(What you need to do): Set down exact lines only, from the line with "hfov_deg: 52.5" through the last line of the material below, with every picture left out.
══ Extracted entries
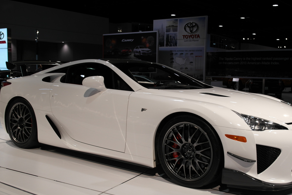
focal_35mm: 41
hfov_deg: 47.3
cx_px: 164
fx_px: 333
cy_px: 105
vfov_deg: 32.6
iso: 100
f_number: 3.5
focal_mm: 20
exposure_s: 1/80
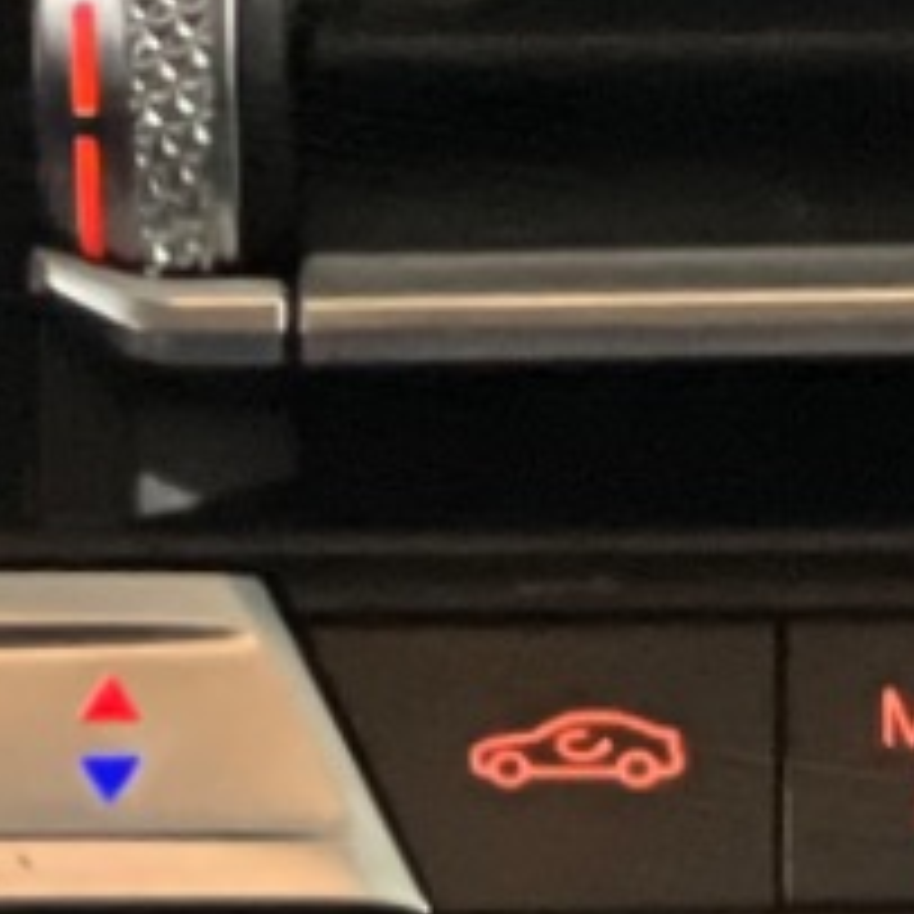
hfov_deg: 2.7
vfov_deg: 2.7
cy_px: -333
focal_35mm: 643
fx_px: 19208
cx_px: -468
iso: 800
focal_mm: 9
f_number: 2.8
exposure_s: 1/14
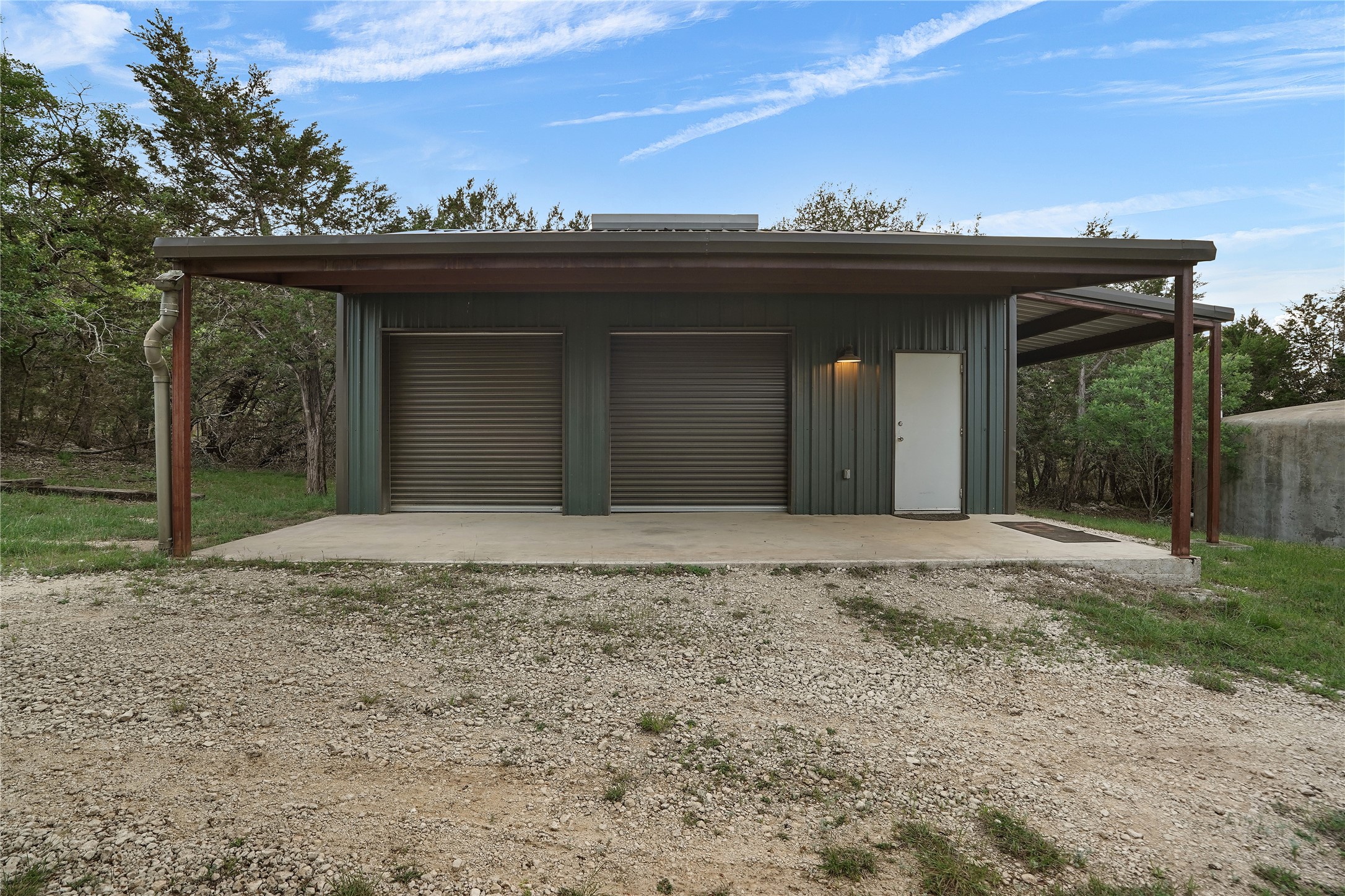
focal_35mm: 16
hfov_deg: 96.7
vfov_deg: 73.7
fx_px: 598
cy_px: 448
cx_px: 672
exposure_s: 1/200
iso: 640
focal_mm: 16
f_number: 5.6
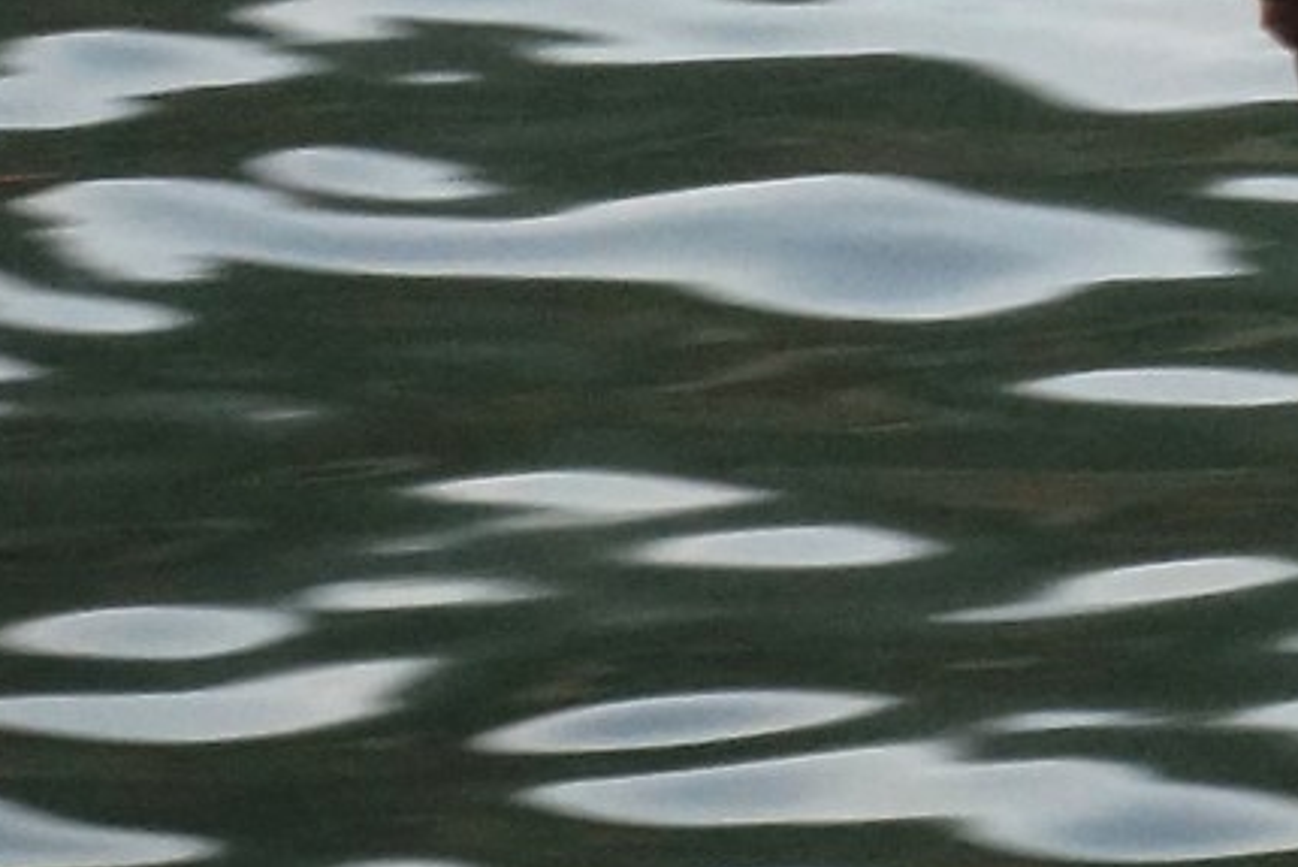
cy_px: -501
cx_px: 2104
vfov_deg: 0.5
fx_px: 100695
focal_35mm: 2792
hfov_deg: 0.7
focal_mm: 500
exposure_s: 1/1000
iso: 1600
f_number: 8
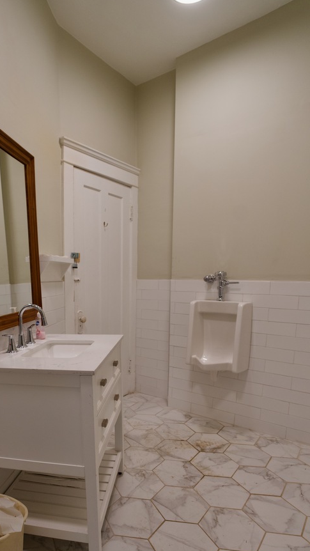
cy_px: 330
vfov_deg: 82.9
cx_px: 100
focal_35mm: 21
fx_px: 307
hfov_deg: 52.5
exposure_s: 1/160
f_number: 4
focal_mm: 16
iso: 800
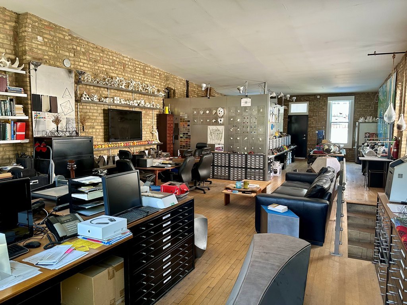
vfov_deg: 56.8
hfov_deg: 71.6
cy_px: 152
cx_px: 204
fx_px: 282
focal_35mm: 24
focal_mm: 6.86
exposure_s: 1/62
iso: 250
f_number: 1.78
════
(Task solution):
hfov_deg: 52.5
exposure_s: 1/160
f_number: 4
focal_mm: 16
iso: 800
vfov_deg: 56.8
hfov_deg: 71.6
cy_px: 152
cx_px: 204
fx_px: 282
focal_35mm: 24
focal_mm: 6.86
exposure_s: 1/62
iso: 250
f_number: 1.78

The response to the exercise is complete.